En nuestra interacción con el resto de la humanidad no todo es armonía y entendimiento permanente. Es esperable, como en todo contacto humano, que se presenten roces y diferencias de ideales, sentimientos, aspiraciones. Incluso es factible que el desentendimiento o la falta de empatía lleven a generar o a recibir daño, que de acuerdo a su grado puede convertirse en sufrimiento, por ello es importante perdonar.

Aún esto comprende algo normal dentro del trato entre personas: la sintonía puede fallar, la comunicación puede no ser la misma y, cuando menos lo esperamos, causamos una gran herida a alguien o somos nosotros sujeto de una inconcebible puntada de aflicción en el pecho. Para este caso en particular es muy importante que sepamos integrar eso a nuestras vivencias y perdonar al otro.

El rencor como carga, su importancia

Cuando nos convertimos en receptores de emociones y deseos negativos hacia algo o alguien, el principal (y por lo general único) perjudicado somos nosotros. Tales emociones van mermando el fuero interior de compasión y entendimiento que nos hace humanos, por lo que el perdón va más allá del otro: se trata de un proceso a librar en relación a nosotros mismos y por nuestro propio bien. Si se ha sido víctima de un gran daño no se trata de absolver ni olvidar la agresión, sino liberarnos de la nocividad que esta produce en la integridad psicológica del individuo.

Practica el perdón y sanarás tu vida

Para perdonar existen diversas alternativas que podemos aplicar de acuerdo a qué se perdonará.

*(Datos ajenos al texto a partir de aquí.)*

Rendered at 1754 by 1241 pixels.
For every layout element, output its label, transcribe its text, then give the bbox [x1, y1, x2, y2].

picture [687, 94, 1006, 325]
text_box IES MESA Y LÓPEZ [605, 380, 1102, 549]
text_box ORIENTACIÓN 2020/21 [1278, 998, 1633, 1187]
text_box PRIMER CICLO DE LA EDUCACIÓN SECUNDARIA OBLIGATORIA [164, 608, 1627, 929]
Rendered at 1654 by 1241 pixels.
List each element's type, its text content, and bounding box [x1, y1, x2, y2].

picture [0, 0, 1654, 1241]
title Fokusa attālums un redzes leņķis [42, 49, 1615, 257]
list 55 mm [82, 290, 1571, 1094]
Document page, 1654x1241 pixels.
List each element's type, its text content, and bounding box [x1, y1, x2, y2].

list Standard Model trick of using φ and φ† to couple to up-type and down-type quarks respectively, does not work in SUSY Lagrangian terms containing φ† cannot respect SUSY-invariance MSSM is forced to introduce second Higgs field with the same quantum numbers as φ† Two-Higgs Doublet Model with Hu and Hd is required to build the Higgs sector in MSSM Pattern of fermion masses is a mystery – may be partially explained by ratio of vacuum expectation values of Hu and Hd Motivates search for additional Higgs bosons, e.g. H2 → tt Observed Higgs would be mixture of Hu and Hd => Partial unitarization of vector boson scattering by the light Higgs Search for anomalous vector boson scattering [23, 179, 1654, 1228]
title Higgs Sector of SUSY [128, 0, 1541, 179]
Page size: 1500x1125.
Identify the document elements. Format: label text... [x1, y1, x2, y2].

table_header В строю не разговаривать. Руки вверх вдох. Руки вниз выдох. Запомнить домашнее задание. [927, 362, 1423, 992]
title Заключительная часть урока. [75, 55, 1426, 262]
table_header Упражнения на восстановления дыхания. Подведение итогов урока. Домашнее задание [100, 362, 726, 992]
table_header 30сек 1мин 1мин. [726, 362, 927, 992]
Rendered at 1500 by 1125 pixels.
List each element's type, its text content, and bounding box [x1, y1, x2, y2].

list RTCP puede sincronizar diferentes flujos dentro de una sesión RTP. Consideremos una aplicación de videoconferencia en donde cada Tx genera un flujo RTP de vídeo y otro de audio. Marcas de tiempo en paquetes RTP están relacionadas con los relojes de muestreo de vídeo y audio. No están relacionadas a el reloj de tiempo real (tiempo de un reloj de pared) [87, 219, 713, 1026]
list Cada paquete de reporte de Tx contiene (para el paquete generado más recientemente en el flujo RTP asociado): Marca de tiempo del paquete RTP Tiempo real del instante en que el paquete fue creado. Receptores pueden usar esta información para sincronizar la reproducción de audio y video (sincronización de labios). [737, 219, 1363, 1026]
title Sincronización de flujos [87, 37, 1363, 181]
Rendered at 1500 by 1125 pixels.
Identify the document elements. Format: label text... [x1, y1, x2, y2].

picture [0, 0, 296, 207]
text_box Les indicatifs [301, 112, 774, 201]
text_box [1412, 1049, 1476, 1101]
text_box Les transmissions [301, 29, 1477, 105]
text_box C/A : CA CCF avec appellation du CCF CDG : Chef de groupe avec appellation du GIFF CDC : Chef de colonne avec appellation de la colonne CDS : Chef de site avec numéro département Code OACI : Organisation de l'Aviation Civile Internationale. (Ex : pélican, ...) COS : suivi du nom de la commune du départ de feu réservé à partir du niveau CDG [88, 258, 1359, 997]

En primer lugar está la opción del amor. Esta se refiere principalmente para perdonar a aquellos que, a pesar de la ofensa, amamos.

Comprende practicar el amor una mampara anti-rencor que cubra nuestro ser y nos impida sentir negatividad hacia esa persona. Por otro lado la compasión, la comprensión y la compasión son escenarios que, de planteárnoslos referidos a la persona que nos dañó, pueden propiciar en buena medida un perdón sincero que nos dé lo que buscamos: paz interna, de allí su importancia.

“Perdonar es darle la libertad a un prisionero y descubrir que el prisionero eras tú.”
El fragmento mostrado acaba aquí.